Task objective:
Copy out every record that follows, word for word.

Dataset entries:
/---

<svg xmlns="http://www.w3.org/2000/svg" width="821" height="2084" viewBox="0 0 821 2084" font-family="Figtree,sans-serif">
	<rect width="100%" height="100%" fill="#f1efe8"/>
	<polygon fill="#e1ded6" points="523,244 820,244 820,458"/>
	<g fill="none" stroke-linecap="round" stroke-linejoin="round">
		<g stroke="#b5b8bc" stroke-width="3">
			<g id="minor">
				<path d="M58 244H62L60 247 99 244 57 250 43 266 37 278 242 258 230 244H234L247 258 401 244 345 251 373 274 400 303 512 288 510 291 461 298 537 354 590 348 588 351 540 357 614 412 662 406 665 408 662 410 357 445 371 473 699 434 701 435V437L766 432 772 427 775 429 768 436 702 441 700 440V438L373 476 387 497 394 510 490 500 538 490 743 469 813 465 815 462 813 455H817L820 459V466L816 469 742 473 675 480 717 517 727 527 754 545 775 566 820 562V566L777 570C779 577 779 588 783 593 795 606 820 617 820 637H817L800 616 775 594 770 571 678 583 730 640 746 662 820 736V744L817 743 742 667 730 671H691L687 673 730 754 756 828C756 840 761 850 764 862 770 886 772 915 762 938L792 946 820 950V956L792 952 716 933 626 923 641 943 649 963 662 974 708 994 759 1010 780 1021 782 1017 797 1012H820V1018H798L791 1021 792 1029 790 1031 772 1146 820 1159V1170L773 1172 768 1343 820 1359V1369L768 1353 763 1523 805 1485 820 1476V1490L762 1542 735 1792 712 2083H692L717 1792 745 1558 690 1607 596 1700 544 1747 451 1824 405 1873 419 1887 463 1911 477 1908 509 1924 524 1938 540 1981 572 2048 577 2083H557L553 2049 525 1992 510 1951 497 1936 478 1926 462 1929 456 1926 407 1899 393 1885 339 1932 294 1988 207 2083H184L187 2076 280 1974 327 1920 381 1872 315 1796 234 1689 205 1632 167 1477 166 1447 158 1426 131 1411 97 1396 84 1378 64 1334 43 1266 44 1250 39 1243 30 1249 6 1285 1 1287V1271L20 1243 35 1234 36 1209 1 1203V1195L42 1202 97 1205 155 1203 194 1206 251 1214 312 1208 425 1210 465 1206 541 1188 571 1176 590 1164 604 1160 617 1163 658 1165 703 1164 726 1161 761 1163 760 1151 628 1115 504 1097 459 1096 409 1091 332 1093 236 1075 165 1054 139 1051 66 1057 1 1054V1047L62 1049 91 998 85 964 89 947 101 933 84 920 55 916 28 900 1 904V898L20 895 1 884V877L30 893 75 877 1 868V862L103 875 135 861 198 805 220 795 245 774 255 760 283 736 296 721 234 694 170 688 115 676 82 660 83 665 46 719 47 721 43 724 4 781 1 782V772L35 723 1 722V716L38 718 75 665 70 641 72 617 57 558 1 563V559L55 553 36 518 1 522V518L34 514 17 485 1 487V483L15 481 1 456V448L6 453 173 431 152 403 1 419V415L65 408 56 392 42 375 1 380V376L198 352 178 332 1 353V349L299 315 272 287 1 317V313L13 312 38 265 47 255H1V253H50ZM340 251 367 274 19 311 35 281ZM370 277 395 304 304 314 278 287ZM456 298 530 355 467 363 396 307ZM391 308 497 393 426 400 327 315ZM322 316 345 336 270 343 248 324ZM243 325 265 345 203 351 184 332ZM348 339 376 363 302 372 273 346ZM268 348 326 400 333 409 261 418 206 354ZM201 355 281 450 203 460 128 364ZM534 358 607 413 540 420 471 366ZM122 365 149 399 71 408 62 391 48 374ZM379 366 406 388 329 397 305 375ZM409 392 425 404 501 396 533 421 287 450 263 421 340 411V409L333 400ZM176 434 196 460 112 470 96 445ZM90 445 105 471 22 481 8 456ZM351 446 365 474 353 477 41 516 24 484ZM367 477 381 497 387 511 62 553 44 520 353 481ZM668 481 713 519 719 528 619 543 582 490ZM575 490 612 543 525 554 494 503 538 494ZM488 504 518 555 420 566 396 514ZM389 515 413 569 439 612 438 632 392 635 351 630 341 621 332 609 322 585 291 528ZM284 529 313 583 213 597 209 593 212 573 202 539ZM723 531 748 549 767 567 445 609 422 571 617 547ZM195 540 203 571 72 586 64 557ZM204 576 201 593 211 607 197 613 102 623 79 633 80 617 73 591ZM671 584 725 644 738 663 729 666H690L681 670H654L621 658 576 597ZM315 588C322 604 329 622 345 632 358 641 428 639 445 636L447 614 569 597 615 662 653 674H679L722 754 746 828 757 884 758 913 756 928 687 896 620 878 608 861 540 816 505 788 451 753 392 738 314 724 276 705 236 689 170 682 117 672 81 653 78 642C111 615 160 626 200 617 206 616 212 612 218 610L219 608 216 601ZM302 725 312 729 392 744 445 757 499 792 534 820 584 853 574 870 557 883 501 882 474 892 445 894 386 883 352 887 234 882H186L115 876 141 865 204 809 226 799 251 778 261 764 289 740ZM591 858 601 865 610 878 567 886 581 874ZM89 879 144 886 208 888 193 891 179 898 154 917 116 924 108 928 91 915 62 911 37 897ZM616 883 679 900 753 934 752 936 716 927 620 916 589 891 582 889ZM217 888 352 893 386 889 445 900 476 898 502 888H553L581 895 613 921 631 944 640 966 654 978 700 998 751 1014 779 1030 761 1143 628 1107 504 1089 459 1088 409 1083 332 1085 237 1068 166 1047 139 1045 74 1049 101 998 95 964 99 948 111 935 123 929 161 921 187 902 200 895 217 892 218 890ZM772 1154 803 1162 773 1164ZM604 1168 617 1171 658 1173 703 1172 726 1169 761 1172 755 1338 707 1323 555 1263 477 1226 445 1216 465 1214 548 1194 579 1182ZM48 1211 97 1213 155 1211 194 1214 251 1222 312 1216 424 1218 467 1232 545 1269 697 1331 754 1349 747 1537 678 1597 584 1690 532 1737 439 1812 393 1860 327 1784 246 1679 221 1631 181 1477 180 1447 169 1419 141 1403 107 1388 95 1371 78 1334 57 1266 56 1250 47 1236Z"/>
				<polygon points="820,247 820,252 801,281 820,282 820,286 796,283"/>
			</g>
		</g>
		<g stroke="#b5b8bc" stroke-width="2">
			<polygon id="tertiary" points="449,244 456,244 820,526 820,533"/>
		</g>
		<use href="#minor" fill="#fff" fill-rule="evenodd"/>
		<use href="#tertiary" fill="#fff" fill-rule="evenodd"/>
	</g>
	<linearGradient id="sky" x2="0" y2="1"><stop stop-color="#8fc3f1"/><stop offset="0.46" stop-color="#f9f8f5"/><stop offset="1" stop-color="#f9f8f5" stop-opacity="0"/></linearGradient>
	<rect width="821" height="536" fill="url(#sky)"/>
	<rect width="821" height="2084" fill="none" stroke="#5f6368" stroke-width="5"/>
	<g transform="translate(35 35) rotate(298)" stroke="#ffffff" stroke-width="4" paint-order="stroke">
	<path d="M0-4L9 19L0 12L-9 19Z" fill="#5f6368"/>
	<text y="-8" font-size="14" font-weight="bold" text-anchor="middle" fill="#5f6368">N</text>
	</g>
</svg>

\---

Solution to this task:
<svg xmlns="http://www.w3.org/2000/svg" width="821" height="2084" viewBox="0 0 821 2084" font-family="Figtree,sans-serif">
	<rect width="100%" height="100%" fill="#f1efe8"/>
	<polygon fill="#e1ded6" points="523,244 820,244 820,458"/>
	<g fill="none" stroke-linecap="round" stroke-linejoin="round">
		<g stroke="#b5b8bc" stroke-width="3">
			<g id="minor">
				<path d="M58 244H62L60 247 99 244 57 250 43 266 37 278 242 258 230 244H234L247 258 401 244 345 251 373 274 400 303 512 288 510 291 461 298 537 354 590 348 588 351 540 357 614 412 662 406 665 408 662 410 357 445 371 473 699 434 701 435V437L766 432 772 427 775 429 768 436 702 441 700 440V438L373 476 387 497 394 510 490 500 538 490 743 469 813 465 815 462 813 455H817L820 459V466L816 469 742 473 675 480 717 517 727 527 754 545 775 566 820 562V566L777 570C779 577 779 588 783 593 795 606 820 617 820 637H817L800 616 775 594 770 571 678 583 730 640 746 662 820 736V744L817 743 742 667 730 671H691L687 673 730 754 756 828C756 840 761 850 764 862 770 886 772 915 762 938L792 946 820 950V956L792 952 716 933 626 923 641 943 649 963 662 974 708 994 759 1010 780 1021 782 1017 797 1012H820V1018H798L791 1021 792 1029 790 1031 772 1146 820 1159V1170L773 1172 768 1343 820 1359V1369L768 1353 763 1523 805 1485 820 1476V1490L762 1542 735 1792 712 2083H692L717 1792 745 1558 690 1607 596 1700 544 1747 451 1824 405 1873 419 1887 463 1911 477 1908 509 1924 524 1938 540 1981 572 2048 577 2083H557L553 2049 525 1992 510 1951 497 1936 478 1926 462 1929 456 1926 407 1899 393 1885 339 1932 294 1988 207 2083H184L187 2076 280 1974 327 1920 381 1872 315 1796 234 1689 205 1632 167 1477 166 1447 158 1426 131 1411 97 1396 84 1378 64 1334 43 1266 44 1250 39 1243 30 1249 6 1285 1 1287V1271L20 1243 35 1234 36 1209 1 1203V1195L42 1202 97 1205 155 1203 194 1206 251 1214 312 1208 425 1210 465 1206 541 1188 571 1176 590 1164 604 1160 617 1163 658 1165 703 1164 726 1161 761 1163 760 1151 628 1115 504 1097 459 1096 409 1091 332 1093 236 1075 165 1054 139 1051 66 1057 1 1054V1047L62 1049 91 998 85 964 89 947 101 933 84 920 55 916 28 900 1 904V898L20 895 1 884V877L30 893 75 877 1 868V862L103 875 135 861 198 805 220 795 245 774 255 760 283 736 296 721 234 694 170 688 115 676 82 660 83 665 46 719 47 721 43 724 4 781 1 782V772L35 723 1 722V716L38 718 75 665 70 641 72 617 57 558 1 563V559L55 553 36 518 1 522V518L34 514 17 485 1 487V483L15 481 1 456V448L6 453 173 431 152 403 1 419V415L65 408 56 392 42 375 1 380V376L198 352 178 332 1 353V349L299 315 272 287 1 317V313L13 312 38 265 47 255H1V253H50ZM340 251 367 274 19 311 35 281ZM370 277 395 304 304 314 278 287ZM456 298 530 355 467 363 396 307ZM391 308 497 393 426 400 327 315ZM322 316 345 336 270 343 248 324ZM243 325 265 345 203 351 184 332ZM348 339 376 363 302 372 273 346ZM268 348 326 400 333 409 261 418 206 354ZM201 355 281 450 203 460 128 364ZM534 358 607 413 540 420 471 366ZM122 365 149 399 71 408 62 391 48 374ZM379 366 406 388 329 397 305 375ZM409 392 425 404 501 396 533 421 287 450 263 421 340 411V409L333 400ZM176 434 196 460 112 470 96 445ZM90 445 105 471 22 481 8 456ZM351 446 365 474 353 477 41 516 24 484ZM367 477 381 497 387 511 62 553 44 520 353 481ZM668 481 713 519 719 528 619 543 582 490ZM575 490 612 543 525 554 494 503 538 494ZM488 504 518 555 420 566 396 514ZM389 515 413 569 439 612 438 632 392 635 351 630 341 621 332 609 322 585 291 528ZM284 529 313 583 213 597 209 593 212 573 202 539ZM723 531 748 549 767 567 445 609 422 571 617 547ZM195 540 203 571 72 586 64 557ZM204 576 201 593 211 607 197 613 102 623 79 633 80 617 73 591ZM671 584 725 644 738 663 729 666H690L681 670H654L621 658 576 597ZM315 588C322 604 329 622 345 632 358 641 428 639 445 636L447 614 569 597 615 662 653 674H679L722 754 746 828 757 884 758 913 756 928 687 896 620 878 608 861 540 816 505 788 451 753 392 738 314 724 276 705 236 689 170 682 117 672 81 653 78 642C111 615 160 626 200 617 206 616 212 612 218 610L219 608 216 601ZM302 725 312 729 392 744 445 757 499 792 534 820 584 853 574 870 557 883 501 882 474 892 445 894 386 883 352 887 234 882H186L115 876 141 865 204 809 226 799 251 778 261 764 289 740ZM591 858 601 865 610 878 567 886 581 874ZM89 879 144 886 208 888 193 891 179 898 154 917 116 924 108 928 91 915 62 911 37 897ZM616 883 679 900 753 934 752 936 716 927 620 916 589 891 582 889ZM217 888 352 893 386 889 445 900 476 898 502 888H553L581 895 613 921 631 944 640 966 654 978 700 998 751 1014 779 1030 761 1143 628 1107 504 1089 459 1088 409 1083 332 1085 237 1068 166 1047 139 1045 74 1049 101 998 95 964 99 948 111 935 123 929 161 921 187 902 200 895 217 892 218 890ZM772 1154 803 1162 773 1164ZM604 1168 617 1171 658 1173 703 1172 726 1169 761 1172 755 1338 707 1323 555 1263 477 1226 445 1216 465 1214 548 1194 579 1182ZM48 1211 97 1213 155 1211 194 1214 251 1222 312 1216 424 1218 467 1232 545 1269 697 1331 754 1349 747 1537 678 1597 584 1690 532 1737 439 1812 393 1860 327 1784 246 1679 221 1631 181 1477 180 1447 169 1419 141 1403 107 1388 95 1371 78 1334 57 1266 56 1250 47 1236Z"/>
				<polygon points="820,247 820,252 801,281 820,282 820,286 796,283"/>
			</g>
		</g>
		<g stroke="#b5b8bc" stroke-width="2">
			<polygon id="tertiary" points="449,244 456,244 820,526 820,533"/>
		</g>
		<use href="#minor" fill="#fff" fill-rule="evenodd"/>
		<use href="#tertiary" fill="#fff" fill-rule="evenodd"/>
	</g>
	<linearGradient id="sky" x2="0" y2="1"><stop stop-color="#8fc3f1"/><stop offset="0.46" stop-color="#f9f8f5"/><stop offset="1" stop-color="#f9f8f5" stop-opacity="0"/></linearGradient>
	<rect width="821" height="536" fill="url(#sky)"/>
	<rect width="821" height="2084" fill="none" stroke="#5f6368" stroke-width="5"/>
	<g transform="translate(35 35) rotate(298)" stroke="#ffffff" stroke-width="4" paint-order="stroke">
	<path d="M0-4L9 19L0 12L-9 19Z" fill="#5f6368"/>
	<text y="-8" font-size="14" font-weight="bold" text-anchor="middle" fill="#5f6368">N</text>
	</g>
</svg>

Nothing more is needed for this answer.